COSATU itself must gear itself up for this battle. We have to acknowledge that our own efforts remain inconsistent. We need to ensure that every COSATU affiliates takes forward the struggle against HIV as a central priority for the working class. We must ensure that every workplace has policies to deal with HIV and AIDS. We have to ensure more of our shopstewards have training to counsel people with HIV. And we need to provide stronger back up for TAC campaigns that seek to ensure better prevention, testing and treatment for working people. I am happy to inform you that we have agreed with the TAC leadership to meet very soon after this congress and plan a much more tightly coordinated campaign of COSATU and the TAC.
To start with, we need to end the culture of denialism across society. HIV and AIDS should be core issues in every Alliance campaign, including the upcoming local government elections. Every major government speech should help increase awareness of the HIV crisis and fight the stigmatisation of people with AIDS. If LoveLife can't come up with an effective education campaign, the funds should be redirected to organisations that are more in touch with the majority of our people.

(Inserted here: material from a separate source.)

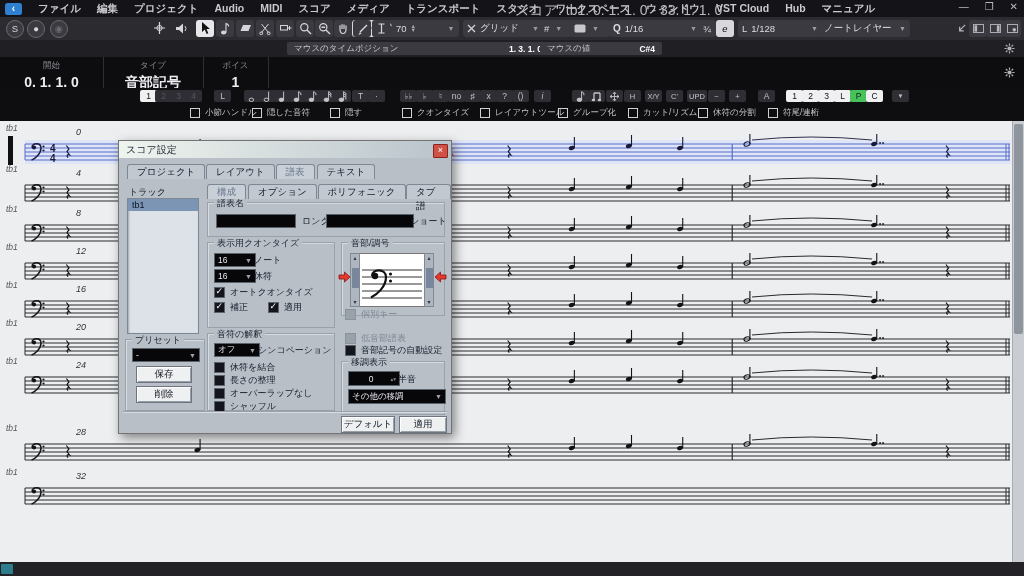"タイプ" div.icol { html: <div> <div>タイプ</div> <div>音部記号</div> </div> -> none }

On the ground, every public servant should be trained to educate and help people affected by HIV and AIDS. The lifeskills curriculum must deal explicitly and openly with HIV and sexuality, and must be available for every student on a consistent basis. The whole education and prevention campaign by government must be redirected to meet the needs of ordinary South Africans. This campaign must be backed up by making counselling and testing part of routine healthcare in the public system.
We will of course continue to support the campaign for access to anti-retroviral treatment. We look to this congress to help define more effective tactics and strategies to achieve this aim. Every day lost is a death sentence for some of our comrades and friends. We need to come from here with a programme of action that will end the delays.
Together with TAC and other partners in civil society, we need to develop effective strategies to deal with SANAC. This organisation was supposed to be the main way that all stakeholders can take a strong stand on HIV. Instead, it has become a toothless extension of government, and wholly ineffective. We have to either turn it around or withdraw from it.
These are all critical short-run strategies. In the longer run, we will continue to struggle for a more just society, where unemployment and oppression of women are no longer a crisis. The fight for decent work for all will be taken forward through our jobs and poverty campaign, which will hold general strikes at provincial level through the month of October. I know that you will be in the front rows of the marches taking place in the Western Cape and Eastern Cape on the 3rd of October 2005 and later in all other provinces.
Comrades and friends,
We look to this congress to identify stronger strategies for the fight against the AIDS epidemic. We cannot continue in denial while thousands are dying unnecessarily. We are sure your deliberations here will mark the beginning of a new stage in this new struggle.